Exercise directions | If a record holds a picture, leave the picture out; return everything else exactly.

Available data |
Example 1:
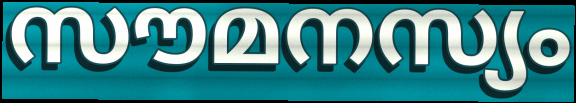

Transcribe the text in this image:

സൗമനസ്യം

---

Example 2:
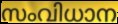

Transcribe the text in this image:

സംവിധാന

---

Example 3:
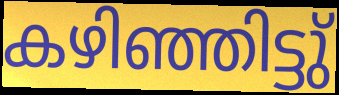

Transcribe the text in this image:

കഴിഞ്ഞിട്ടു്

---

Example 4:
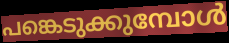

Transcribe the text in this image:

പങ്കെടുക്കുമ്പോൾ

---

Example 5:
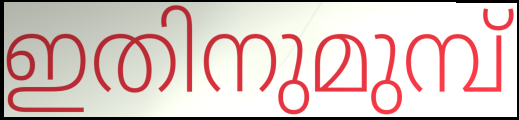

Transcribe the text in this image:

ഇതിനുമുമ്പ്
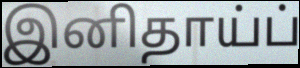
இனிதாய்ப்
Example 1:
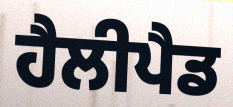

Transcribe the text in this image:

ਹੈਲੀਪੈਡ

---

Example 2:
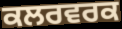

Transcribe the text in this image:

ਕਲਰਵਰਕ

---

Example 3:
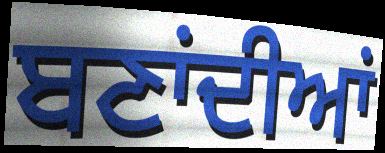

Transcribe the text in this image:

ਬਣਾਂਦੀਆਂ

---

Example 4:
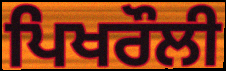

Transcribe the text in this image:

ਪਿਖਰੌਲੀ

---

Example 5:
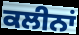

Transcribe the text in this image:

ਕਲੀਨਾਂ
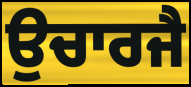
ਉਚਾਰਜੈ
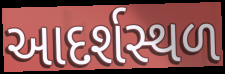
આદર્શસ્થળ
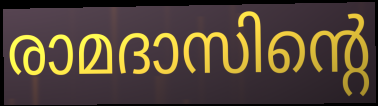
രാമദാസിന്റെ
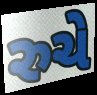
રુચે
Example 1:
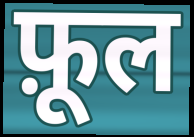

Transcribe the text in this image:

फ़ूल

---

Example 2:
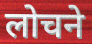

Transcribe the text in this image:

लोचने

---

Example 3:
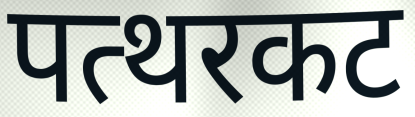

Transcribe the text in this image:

Response box |
Example 1:

Transcribe the text in this image:

സൗമനസ്യം

---

Example 2:

Transcribe the text in this image:

സംവിധാന

---

Example 3:

Transcribe the text in this image:

കഴിഞ്ഞിട്ടു്

---

Example 4:

Transcribe the text in this image:

പങ്കെടുക്കുമ്പോൾ

---

Example 5:

Transcribe the text in this image:

ഇതിനുമുമ്പ്
இனிதாய்ப்
Example 1:

Transcribe the text in this image:

ਹੈਲੀਪੈਡ

---

Example 2:

Transcribe the text in this image:

ਕਲਰਵਰਕ

---

Example 3:

Transcribe the text in this image:

ਬਣਾਂਦੀਆਂ

---

Example 4:

Transcribe the text in this image:

ਪਿਖਰੌਲੀ

---

Example 5:

Transcribe the text in this image:

ਕਲੀਨਾਂ
ਉਚਾਰਜੈ
આદર્શસ્થળ
രാമദാസിന്റെ
રુચે
Example 1:

Transcribe the text in this image:

फ़ूल

---

Example 2:

Transcribe the text in this image:

लोचने

---

Example 3:

Transcribe the text in this image:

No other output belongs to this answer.